Malicious PyPI Package Opens Backdoors on Windows, Linux, and Macs
Yet another malicious Python package has been spotted in the PyPI registry performing supply chain attacks to drop Cobalt Strike beacons and backdoors on Windows, Linux, and macOS systems.
PyPI is a repository of open-source packages that developers can use to share their work or benefit from the work of others, downloading the functional libraries required for their projects.
On May 17, 2022, threat actors uploaded a malicious package named ‘pymafka’ onto PyPI. The name is very similar to PyKafka, a widely used Apache Kafka client that counts over four million downloads on the PyPI registry.
The typo-squatted package only reached a download count of 325 before it got removed. However, it could still cause significant damage to those affected as it allows initial access to the internal network of the developer.
Sonatype discovered pymafka and reported it to PyPI, who removed it yesterday. Nevertheless, developers who downloaded it will have to replace it immediately and check their systems for Cobalt Strike beacons and Linux backdoors.
The PyMafka infection process
In a report by Ax Sharma, also a reporter at Bleeping Computer, the researcher explains that the infection begins with the execution of the ‘setup.py’ script found in the package.
This script detects the host operating system and, depending on whether it is Windows, Linux, or Darwin (macOS), fetches a compatible malicious payload that is executed on the system.

* _Supplied entries_
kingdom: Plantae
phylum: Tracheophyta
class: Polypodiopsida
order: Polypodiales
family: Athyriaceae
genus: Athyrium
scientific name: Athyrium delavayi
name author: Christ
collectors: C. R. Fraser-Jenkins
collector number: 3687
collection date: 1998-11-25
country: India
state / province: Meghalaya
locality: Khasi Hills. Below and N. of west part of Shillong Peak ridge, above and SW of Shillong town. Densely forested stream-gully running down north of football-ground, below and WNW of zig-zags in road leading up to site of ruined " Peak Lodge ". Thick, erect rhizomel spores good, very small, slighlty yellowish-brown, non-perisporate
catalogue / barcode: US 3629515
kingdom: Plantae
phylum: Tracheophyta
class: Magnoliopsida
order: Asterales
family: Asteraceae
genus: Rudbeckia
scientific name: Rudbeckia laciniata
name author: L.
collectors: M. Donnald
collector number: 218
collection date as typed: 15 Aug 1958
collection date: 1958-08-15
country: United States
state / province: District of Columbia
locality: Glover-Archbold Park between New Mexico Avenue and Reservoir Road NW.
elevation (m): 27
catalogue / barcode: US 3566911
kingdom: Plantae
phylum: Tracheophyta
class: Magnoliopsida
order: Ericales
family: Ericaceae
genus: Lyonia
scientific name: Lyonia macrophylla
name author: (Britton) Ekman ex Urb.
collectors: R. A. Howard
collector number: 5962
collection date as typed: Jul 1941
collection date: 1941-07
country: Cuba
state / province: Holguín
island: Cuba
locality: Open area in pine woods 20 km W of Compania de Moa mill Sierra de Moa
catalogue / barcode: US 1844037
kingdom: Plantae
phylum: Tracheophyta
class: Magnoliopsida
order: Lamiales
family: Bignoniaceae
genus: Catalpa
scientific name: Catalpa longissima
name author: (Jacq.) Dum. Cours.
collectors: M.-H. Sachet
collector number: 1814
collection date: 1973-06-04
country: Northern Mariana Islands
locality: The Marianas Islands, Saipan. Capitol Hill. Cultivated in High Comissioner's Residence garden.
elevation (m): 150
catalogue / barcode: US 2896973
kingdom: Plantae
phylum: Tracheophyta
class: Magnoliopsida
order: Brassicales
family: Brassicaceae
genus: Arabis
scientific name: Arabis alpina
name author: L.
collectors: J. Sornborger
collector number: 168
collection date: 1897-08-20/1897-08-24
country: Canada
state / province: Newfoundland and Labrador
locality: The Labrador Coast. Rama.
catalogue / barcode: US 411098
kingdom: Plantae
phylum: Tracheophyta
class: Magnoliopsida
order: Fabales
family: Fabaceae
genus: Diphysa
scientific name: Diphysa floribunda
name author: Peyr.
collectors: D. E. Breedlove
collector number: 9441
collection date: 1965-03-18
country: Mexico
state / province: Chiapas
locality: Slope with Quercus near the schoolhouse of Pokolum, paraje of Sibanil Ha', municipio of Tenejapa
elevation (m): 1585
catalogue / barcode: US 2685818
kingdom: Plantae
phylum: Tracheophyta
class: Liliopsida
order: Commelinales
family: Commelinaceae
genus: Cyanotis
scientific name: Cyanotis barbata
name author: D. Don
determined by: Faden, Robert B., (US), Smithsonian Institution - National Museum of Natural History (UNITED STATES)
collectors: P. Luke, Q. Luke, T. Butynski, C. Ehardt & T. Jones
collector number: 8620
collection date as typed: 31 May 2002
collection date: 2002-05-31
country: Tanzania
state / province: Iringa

* _Required action 1_
In the opening sentence of the PyPI malware article, list every operating system named as a target.
* _Required action 2_
Answer from the PyPI malware article:
(a) On what date was the package uploaded to PyPI?
(b) What download count did the package reach before removal?
(c) Which script's execution begins the infection?
* _Required action 3_
Translate this sentence from the PyPI malware article into Spanish: "The typo-squatted package only reached a download count of 325 before it got removed."

* _Response 1_
Windows, Linux, macOS

* _Response 2_
(a) May 17, 2022
(b) 325
(c) setup.py

* _Response 3_
El paquete de typosquatting solo alcanzó 325 descargas antes de ser eliminado.